The result is, assuming that the ship is moving at 2m/s (or ~4kts) and a mast height os 10m the distance is ~3m which is quite substantial (the experiment of jumping or throwing things that Galileo advocates, would have a significantly less observable effect on a ship moving at such a speed, which is why dropping the weight from tha mast head is better in this respect though more influenced by the ships other motions).

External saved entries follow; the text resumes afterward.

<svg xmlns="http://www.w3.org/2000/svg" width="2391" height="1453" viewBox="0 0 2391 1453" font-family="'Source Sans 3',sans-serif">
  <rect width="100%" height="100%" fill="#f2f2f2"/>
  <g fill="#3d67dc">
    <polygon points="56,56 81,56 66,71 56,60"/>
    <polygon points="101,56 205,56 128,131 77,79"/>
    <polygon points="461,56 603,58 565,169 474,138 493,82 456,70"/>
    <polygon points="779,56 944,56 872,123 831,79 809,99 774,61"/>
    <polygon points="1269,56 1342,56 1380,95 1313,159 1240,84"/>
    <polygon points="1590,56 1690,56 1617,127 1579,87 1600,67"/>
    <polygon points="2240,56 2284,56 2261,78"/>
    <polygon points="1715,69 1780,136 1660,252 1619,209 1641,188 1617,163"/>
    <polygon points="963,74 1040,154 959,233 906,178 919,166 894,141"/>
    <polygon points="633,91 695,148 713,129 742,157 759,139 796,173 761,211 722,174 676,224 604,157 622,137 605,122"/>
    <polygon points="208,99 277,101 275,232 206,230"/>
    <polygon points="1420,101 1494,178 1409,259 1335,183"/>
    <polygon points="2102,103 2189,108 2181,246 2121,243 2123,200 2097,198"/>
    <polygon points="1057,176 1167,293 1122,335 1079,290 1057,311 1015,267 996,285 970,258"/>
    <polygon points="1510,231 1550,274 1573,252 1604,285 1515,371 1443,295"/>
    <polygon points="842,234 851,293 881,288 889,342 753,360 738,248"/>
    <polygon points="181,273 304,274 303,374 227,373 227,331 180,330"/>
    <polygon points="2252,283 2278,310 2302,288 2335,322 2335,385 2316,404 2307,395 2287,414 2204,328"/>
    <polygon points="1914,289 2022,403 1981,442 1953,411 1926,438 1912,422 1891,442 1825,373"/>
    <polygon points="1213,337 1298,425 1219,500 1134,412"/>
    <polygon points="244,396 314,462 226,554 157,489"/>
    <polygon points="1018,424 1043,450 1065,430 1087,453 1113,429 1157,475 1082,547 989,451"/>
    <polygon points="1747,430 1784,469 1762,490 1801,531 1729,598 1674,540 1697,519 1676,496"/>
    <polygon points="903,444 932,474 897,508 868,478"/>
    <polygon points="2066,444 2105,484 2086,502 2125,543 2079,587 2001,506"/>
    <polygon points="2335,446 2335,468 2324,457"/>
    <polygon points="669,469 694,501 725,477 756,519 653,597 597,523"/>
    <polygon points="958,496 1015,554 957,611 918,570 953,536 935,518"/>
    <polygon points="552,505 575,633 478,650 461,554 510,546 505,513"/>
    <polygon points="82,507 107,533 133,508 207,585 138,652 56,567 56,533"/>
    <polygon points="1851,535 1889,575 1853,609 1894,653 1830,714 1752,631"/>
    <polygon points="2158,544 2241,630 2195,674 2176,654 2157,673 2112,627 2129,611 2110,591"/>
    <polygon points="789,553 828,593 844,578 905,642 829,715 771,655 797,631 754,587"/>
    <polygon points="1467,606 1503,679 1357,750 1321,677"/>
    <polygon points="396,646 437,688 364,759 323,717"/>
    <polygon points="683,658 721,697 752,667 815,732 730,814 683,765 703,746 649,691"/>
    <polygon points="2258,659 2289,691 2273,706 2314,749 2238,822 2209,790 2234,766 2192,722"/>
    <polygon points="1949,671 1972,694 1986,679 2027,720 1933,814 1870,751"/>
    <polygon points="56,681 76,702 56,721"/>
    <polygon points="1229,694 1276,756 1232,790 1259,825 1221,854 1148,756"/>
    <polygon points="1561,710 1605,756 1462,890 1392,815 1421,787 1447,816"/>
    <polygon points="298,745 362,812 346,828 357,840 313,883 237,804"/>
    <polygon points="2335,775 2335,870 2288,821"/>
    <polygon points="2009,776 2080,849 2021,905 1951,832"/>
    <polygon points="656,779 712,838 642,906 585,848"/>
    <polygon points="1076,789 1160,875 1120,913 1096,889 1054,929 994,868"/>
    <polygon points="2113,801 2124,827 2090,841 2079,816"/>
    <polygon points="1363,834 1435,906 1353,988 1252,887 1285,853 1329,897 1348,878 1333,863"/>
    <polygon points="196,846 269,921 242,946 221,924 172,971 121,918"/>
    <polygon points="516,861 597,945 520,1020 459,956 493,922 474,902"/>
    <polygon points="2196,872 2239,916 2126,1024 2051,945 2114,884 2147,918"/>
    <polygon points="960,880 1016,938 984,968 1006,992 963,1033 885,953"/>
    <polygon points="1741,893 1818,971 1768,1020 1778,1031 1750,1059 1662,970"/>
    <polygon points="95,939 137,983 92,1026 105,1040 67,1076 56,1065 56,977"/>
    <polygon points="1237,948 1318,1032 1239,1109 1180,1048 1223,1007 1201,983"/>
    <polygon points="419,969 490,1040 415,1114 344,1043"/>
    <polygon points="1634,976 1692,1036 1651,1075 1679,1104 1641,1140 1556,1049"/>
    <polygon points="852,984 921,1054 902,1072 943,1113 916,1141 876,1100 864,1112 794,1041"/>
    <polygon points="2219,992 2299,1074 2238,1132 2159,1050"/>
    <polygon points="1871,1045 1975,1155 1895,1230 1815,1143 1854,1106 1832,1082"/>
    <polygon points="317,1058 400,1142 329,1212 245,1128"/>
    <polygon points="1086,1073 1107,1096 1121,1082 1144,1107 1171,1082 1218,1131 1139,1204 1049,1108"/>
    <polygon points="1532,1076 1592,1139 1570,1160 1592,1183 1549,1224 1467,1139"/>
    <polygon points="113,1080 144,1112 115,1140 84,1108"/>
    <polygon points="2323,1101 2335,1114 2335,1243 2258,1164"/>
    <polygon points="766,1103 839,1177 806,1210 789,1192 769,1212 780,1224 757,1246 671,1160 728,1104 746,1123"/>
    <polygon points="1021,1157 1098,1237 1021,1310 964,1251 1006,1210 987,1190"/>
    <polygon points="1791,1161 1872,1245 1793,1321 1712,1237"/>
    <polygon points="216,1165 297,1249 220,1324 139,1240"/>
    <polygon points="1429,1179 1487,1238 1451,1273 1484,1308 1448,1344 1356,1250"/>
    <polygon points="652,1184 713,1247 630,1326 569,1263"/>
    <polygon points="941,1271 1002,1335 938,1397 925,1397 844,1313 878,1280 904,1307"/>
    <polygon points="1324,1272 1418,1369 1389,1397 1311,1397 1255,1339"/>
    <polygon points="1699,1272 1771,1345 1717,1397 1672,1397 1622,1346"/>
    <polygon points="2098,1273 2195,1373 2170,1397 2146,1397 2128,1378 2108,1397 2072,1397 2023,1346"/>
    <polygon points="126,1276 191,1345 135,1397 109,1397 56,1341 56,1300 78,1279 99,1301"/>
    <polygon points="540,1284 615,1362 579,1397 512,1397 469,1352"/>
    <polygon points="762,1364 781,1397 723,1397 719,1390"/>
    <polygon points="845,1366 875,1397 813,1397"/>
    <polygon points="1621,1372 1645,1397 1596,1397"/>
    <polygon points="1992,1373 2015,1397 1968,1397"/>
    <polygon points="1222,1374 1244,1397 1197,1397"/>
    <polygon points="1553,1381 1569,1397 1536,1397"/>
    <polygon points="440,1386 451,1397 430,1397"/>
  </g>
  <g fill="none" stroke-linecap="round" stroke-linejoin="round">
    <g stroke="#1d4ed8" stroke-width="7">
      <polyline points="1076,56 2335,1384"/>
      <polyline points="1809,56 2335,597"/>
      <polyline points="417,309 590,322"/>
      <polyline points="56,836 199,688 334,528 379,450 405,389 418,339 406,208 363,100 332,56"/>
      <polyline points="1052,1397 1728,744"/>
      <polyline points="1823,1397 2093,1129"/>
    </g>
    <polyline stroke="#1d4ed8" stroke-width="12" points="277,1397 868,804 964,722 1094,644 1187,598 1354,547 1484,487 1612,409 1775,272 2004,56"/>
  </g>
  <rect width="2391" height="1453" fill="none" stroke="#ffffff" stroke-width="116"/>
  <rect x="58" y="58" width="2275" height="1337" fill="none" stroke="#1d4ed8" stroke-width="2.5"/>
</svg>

Note you need to assume that the ships roll pitch and heave have negligable effect on where the weight falls.

CB

4. That is awesome! Thanks guys for your quick responses! And to Soroban, your response actually raised more questions to my continuously curious mind lol. I understand why the ball in this scenario wouldn't land 1/4 mile away in real life, I'm assuming because since we are all traveling (well, if we we're at the equator) at 1,038 mph, including the ball if I threw it up in the air, kinda like throwing something out of a car window when going 60mph down the highway, it keeps up until eventually losing speed by encountering wind resistance, but in real life, the wind is traveling the same speed as the earth rotation, on a calm day that is. SO with that said, in your response you stated that the plane traveling West to East would never catch up to point A if it maintained the 1000mph speed. So how exactly do planes fly from West to East when the top speed is only 500-600mph? I tried to look this up, but found nothing except that it was stated that most planes will use the Jet Stream when possible to save fuel, which speed is about the same.
I mean, I'm no expert in aeronautics by any means obviously, but for some reason, I can't figure this one out either lol.
Oh well, I know that's probably not a math related question, but thanks for answering my original question

5. I am also confused. Surely they would have to travel even faster because they are in the air?

The only explanation of this from the basic physics knowledge I have is that there is some form of centrifugal force in action.